* _Provided information_
=-=-=-=-=

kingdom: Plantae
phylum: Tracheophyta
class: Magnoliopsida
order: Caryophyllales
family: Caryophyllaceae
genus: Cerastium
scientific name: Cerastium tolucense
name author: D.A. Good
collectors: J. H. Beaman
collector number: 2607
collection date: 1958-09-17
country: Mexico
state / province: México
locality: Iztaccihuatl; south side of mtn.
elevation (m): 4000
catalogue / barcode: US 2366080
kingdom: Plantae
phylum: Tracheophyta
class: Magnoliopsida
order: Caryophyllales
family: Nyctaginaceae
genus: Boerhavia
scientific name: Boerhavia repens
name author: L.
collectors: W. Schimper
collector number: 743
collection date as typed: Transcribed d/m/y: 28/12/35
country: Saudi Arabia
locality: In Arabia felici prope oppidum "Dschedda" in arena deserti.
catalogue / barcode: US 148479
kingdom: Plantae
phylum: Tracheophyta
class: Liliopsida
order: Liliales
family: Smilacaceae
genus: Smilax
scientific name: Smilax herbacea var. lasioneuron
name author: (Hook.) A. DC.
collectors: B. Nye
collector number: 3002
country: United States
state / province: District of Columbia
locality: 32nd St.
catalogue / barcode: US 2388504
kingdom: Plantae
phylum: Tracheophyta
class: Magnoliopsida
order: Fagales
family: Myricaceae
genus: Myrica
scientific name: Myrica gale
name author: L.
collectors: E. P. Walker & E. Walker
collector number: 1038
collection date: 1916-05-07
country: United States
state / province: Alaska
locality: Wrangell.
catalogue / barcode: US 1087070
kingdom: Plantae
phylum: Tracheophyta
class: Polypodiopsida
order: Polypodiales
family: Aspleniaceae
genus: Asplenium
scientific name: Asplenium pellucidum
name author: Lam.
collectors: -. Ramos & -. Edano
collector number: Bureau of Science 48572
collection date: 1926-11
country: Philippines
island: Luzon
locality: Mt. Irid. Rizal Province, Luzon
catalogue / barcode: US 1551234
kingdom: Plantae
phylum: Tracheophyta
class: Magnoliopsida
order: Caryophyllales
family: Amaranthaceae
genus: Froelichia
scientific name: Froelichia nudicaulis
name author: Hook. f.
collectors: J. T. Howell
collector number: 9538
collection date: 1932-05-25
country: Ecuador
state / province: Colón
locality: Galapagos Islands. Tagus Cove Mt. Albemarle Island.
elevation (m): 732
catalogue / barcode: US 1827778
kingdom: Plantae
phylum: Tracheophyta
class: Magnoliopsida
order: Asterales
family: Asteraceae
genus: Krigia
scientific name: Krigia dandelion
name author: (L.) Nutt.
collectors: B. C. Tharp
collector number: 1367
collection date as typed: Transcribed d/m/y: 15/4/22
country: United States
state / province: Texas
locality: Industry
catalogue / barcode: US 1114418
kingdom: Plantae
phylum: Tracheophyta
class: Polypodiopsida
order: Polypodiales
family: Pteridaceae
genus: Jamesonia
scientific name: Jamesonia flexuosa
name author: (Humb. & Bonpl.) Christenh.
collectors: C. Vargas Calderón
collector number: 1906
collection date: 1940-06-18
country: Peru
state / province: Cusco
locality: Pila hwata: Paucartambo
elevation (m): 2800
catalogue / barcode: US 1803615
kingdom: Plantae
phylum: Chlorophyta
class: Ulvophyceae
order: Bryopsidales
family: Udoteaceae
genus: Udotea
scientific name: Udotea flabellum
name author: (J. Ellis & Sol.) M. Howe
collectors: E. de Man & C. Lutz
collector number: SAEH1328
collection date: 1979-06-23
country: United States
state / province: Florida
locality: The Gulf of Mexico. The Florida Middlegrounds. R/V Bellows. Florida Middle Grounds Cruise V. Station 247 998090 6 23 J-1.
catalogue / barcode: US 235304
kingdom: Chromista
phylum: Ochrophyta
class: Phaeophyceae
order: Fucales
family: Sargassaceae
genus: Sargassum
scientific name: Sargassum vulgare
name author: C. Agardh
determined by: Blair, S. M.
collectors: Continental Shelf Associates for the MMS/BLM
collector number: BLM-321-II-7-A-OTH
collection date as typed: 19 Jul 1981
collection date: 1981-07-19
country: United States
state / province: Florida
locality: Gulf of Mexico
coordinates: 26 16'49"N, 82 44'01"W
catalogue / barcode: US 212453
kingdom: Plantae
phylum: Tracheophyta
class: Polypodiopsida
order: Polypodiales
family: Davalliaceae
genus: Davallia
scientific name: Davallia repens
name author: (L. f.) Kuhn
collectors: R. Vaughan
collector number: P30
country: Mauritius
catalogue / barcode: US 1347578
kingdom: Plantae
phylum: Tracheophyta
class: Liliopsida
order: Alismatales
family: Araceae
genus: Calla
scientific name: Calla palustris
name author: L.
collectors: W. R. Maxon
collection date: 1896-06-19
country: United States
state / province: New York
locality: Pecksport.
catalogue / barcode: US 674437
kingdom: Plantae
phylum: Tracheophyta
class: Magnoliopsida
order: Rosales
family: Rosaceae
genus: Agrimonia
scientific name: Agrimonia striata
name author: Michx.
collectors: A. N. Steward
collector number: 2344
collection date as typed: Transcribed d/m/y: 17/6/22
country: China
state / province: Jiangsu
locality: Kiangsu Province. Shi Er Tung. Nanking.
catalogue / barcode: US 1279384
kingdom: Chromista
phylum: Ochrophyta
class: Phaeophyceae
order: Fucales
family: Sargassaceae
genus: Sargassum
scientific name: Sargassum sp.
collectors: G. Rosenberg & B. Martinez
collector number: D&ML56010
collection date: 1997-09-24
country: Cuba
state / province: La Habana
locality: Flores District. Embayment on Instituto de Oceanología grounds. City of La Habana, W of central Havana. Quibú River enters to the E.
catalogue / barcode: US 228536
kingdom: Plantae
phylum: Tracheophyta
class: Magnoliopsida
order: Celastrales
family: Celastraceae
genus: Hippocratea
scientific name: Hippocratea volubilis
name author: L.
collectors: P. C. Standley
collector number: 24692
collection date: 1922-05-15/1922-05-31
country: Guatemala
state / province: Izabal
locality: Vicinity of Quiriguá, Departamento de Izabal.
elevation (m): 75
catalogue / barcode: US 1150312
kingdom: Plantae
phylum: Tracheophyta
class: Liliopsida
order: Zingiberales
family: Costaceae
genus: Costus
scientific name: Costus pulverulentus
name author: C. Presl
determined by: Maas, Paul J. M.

=-=-=-=-=

* _Set problem_
Copy all of the data above, reproducing every line without any change.

* _Worked answer_
kingdom: Plantae
phylum: Tracheophyta
class: Magnoliopsida
order: Caryophyllales
family: Caryophyllaceae
genus: Cerastium
scientific name: Cerastium tolucense
name author: D.A. Good
collectors: J. H. Beaman
collector number: 2607
collection date: 1958-09-17
country: Mexico
state / province: México
locality: Iztaccihuatl; south side of mtn.
elevation (m): 4000
catalogue / barcode: US 2366080
kingdom: Plantae
phylum: Tracheophyta
class: Magnoliopsida
order: Caryophyllales
family: Nyctaginaceae
genus: Boerhavia
scientific name: Boerhavia repens
name author: L.
collectors: W. Schimper
collector number: 743
collection date as typed: Transcribed d/m/y: 28/12/35
country: Saudi Arabia
locality: In Arabia felici prope oppidum "Dschedda" in arena deserti.
catalogue / barcode: US 148479
kingdom: Plantae
phylum: Tracheophyta
class: Liliopsida
order: Liliales
family: Smilacaceae
genus: Smilax
scientific name: Smilax herbacea var. lasioneuron
name author: (Hook.) A. DC.
collectors: B. Nye
collector number: 3002
country: United States
state / province: District of Columbia
locality: 32nd St.
catalogue / barcode: US 2388504
kingdom: Plantae
phylum: Tracheophyta
class: Magnoliopsida
order: Fagales
family: Myricaceae
genus: Myrica
scientific name: Myrica gale
name author: L.
collectors: E. P. Walker & E. Walker
collector number: 1038
collection date: 1916-05-07
country: United States
state / province: Alaska
locality: Wrangell.
catalogue / barcode: US 1087070
kingdom: Plantae
phylum: Tracheophyta
class: Polypodiopsida
order: Polypodiales
family: Aspleniaceae
genus: Asplenium
scientific name: Asplenium pellucidum
name author: Lam.
collectors: -. Ramos & -. Edano
collector number: Bureau of Science 48572
collection date: 1926-11
country: Philippines
island: Luzon
locality: Mt. Irid. Rizal Province, Luzon
catalogue / barcode: US 1551234
kingdom: Plantae
phylum: Tracheophyta
class: Magnoliopsida
order: Caryophyllales
family: Amaranthaceae
genus: Froelichia
scientific name: Froelichia nudicaulis
name author: Hook. f.
collectors: J. T. Howell
collector number: 9538
collection date: 1932-05-25
country: Ecuador
state / province: Colón
locality: Galapagos Islands. Tagus Cove Mt. Albemarle Island.
elevation (m): 732
catalogue / barcode: US 1827778
kingdom: Plantae
phylum: Tracheophyta
class: Magnoliopsida
order: Asterales
family: Asteraceae
genus: Krigia
scientific name: Krigia dandelion
name author: (L.) Nutt.
collectors: B. C. Tharp
collector number: 1367
collection date as typed: Transcribed d/m/y: 15/4/22
country: United States
state / province: Texas
locality: Industry
catalogue / barcode: US 1114418
kingdom: Plantae
phylum: Tracheophyta
class: Polypodiopsida
order: Polypodiales
family: Pteridaceae
genus: Jamesonia
scientific name: Jamesonia flexuosa
name author: (Humb. & Bonpl.) Christenh.
collectors: C. Vargas Calderón
collector number: 1906
collection date: 1940-06-18
country: Peru
state / province: Cusco
locality: Pila hwata: Paucartambo
elevation (m): 2800
catalogue / barcode: US 1803615
kingdom: Plantae
phylum: Chlorophyta
class: Ulvophyceae
order: Bryopsidales
family: Udoteaceae
genus: Udotea
scientific name: Udotea flabellum
name author: (J. Ellis & Sol.) M. Howe
collectors: E. de Man & C. Lutz
collector number: SAEH1328
collection date: 1979-06-23
country: United States
state / province: Florida
locality: The Gulf of Mexico. The Florida Middlegrounds. R/V Bellows. Florida Middle Grounds Cruise V. Station 247 998090 6 23 J-1.
catalogue / barcode: US 235304
kingdom: Chromista
phylum: Ochrophyta
class: Phaeophyceae
order: Fucales
family: Sargassaceae
genus: Sargassum
scientific name: Sargassum vulgare
name author: C. Agardh
determined by: Blair, S. M.
collectors: Continental Shelf Associates for the MMS/BLM
collector number: BLM-321-II-7-A-OTH
collection date as typed: 19 Jul 1981
collection date: 1981-07-19
country: United States
state / province: Florida
locality: Gulf of Mexico
coordinates: 26 16'49"N, 82 44'01"W
catalogue / barcode: US 212453
kingdom: Plantae
phylum: Tracheophyta
class: Polypodiopsida
order: Polypodiales
family: Davalliaceae
genus: Davallia
scientific name: Davallia repens
name author: (L. f.) Kuhn
collectors: R. Vaughan
collector number: P30
country: Mauritius
catalogue / barcode: US 1347578
kingdom: Plantae
phylum: Tracheophyta
class: Liliopsida
order: Alismatales
family: Araceae
genus: Calla
scientific name: Calla palustris
name author: L.
collectors: W. R. Maxon
collection date: 1896-06-19
country: United States
state / province: New York
locality: Pecksport.
catalogue / barcode: US 674437
kingdom: Plantae
phylum: Tracheophyta
class: Magnoliopsida
order: Rosales
family: Rosaceae
genus: Agrimonia
scientific name: Agrimonia striata
name author: Michx.
collectors: A. N. Steward
collector number: 2344
collection date as typed: Transcribed d/m/y: 17/6/22
country: China
state / province: Jiangsu
locality: Kiangsu Province. Shi Er Tung. Nanking.
catalogue / barcode: US 1279384
kingdom: Chromista
phylum: Ochrophyta
class: Phaeophyceae
order: Fucales
family: Sargassaceae
genus: Sargassum
scientific name: Sargassum sp.
collectors: G. Rosenberg & B. Martinez
collector number: D&ML56010
collection date: 1997-09-24
country: Cuba
state / province: La Habana
locality: Flores District. Embayment on Instituto de Oceanología grounds. City of La Habana, W of central Havana. Quibú River enters to the E.
catalogue / barcode: US 228536
kingdom: Plantae
phylum: Tracheophyta
class: Magnoliopsida
order: Celastrales
family: Celastraceae
genus: Hippocratea
scientific name: Hippocratea volubilis
name author: L.
collectors: P. C. Standley
collector number: 24692
collection date: 1922-05-15/1922-05-31
country: Guatemala
state / province: Izabal
locality: Vicinity of Quiriguá, Departamento de Izabal.
elevation (m): 75
catalogue / barcode: US 1150312
kingdom: Plantae
phylum: Tracheophyta
class: Liliopsida
order: Zingiberales
family: Costaceae
genus: Costus
scientific name: Costus pulverulentus
name author: C. Presl
determined by: Maas, Paul J. M.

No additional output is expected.